Ever since Urban Betty owner Chelle Neff stepped away from working behind the chair in 2017, she’s been putting her energy big-time into salon management. Neff got comfortable with profit-and-loss statements, PowerPoints, monthly expense charts. She studied with High Performance Salon Academy (HPSA) and sat down with her Summit coach.
Then she watched her husband pick up a six-figure windfall when his workplace, an employee-owned company, was sold. This drove home what she’d learned at HPSA about salons taking a page from the corporate book: have people buy into your business and become part of your brand. Neff wanted to try out the idea at her two-location Austin salon.
“As salon owners, we don’t always have a ton of capital,” Neff says. “We can’t just keep giving raises. And rewarding staff with raises and promotions can go only so far. If you allow employees to have skin in the game, it takes your salon company to a whole other level.”
The first step was to have a valuation done, so Neff arranged for that in 2020. The number that came in was big—$5.2 million for her two locations with nearly 80 employees. She directed the salon’s attorney to begin drafting the language for the buy-ins, and she used Carta.com to set up the site. It connects to the salon’s Quickbooks and gives shareholders access to all the numbers.

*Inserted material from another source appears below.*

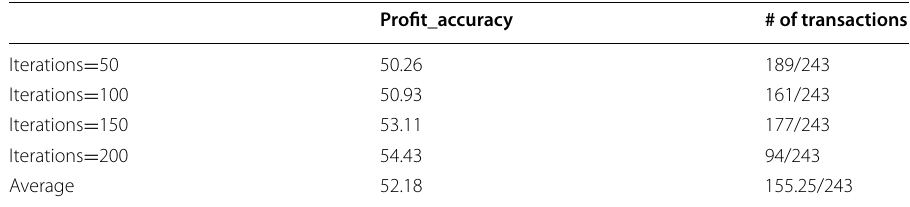
Table 5 TI_LSTM model: one‑day‑ahead result summary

Business Education for the Team
The pandemic paused Neff’s plans but didn’t deflect her intentions. By April 2022, she was ready to resume the salon’s “all hands” meetings, normally held three times a year and each lasting three to four hours. She set up her PowerPoint and made her pitch.
“I explained how the business made money,” Neff says. “I think it was a big ‘aha’ moment for the staff! I told them the payoff would be good, but they would have to play the long game. It might take years to make any money off these stocks.” Quarterly profit distributions would offer some short-term earnings as long as the salon was profitable in that quarter.
Some employees were afraid Neff was preparing to sell the salon. She assured them that she was not looking to sell but says she’s open to considering that in the future.
“Right now my ego is still attached to my salon,” Neff explains. “I am not ready to let it go, but I want to start separating my self-worth from my success in business. And I’m 45 years old with a toddler. I want to spend time with my son.”
Neff set investing parameters: to qualify to buy in, employees had to be working at the salon for at least two years and be on the salon’s leadership team.
“These are people showing me they already care about the salon,” Neff says. She felt two of them had earned stock without having to buy in, so she gave them shares. One additional team member has expressed interest in investing. Neff adds that her salon is a little big for this purpose—a $1 million or $2 million salon would be the ideal size for investment opportunities.
“To own just 1 percent of my salon,” she explains, “you have to invest a lot of money.” She plans to look into franchising her business as an alternative concept.
More Revenue: A Product Line
With Neff, the wheels keep turning. Eventually they rolled into the idea of creating a boutique hair product line, which she turned into a reality. The line launched in September 2021. Recently she added an unscented version of the shampoo and conditioner, reflecting her own scent-free product life due to her battle against both migraines and infertility.
“I wanted a clean product line with sustainable packaging,” Neff says. The collection of the two choices in shampoo and conditioner, plus two scented candles, is available online as well as in the salon, which is where most of the purchases take place.
“I wasn’t too worried about how competitive the line would be,” Neff notes. “I’m laid back about that. I never want to force brands on my team. If they believe in the product, they’ll recommend it. If they prefer one of our other lines, I’m okay with that.”
Just as Neff wants her team to benefit from quarterly profits or a transfer of ownership, she hopes her product sales can help other entrepreneurs. She has pledged to donate 1% of the product line’s profits to BIGAUSTIN, which provides coaching, business planning, and funding solutions to women entrepreneurs in Texas.
“I was once that woman,” Neff reports. “If it weren’t for BIGAUSTIN helping me with funding, I wouldn't be here today.” Since the product line has not hit its break-even point yet, Neff is considering, for 2023, changing her pledge from 1% of profits to 1% of sales.
“I didn’t realize how much it cost to launch a product line!” she says. “You need a website, PR people, photography—it’s a lot of money.”
Neff doesn’t get stressed over that. Following her own advice, she’s playing the long game and staying confident in her data-based, forward-thinking business approach.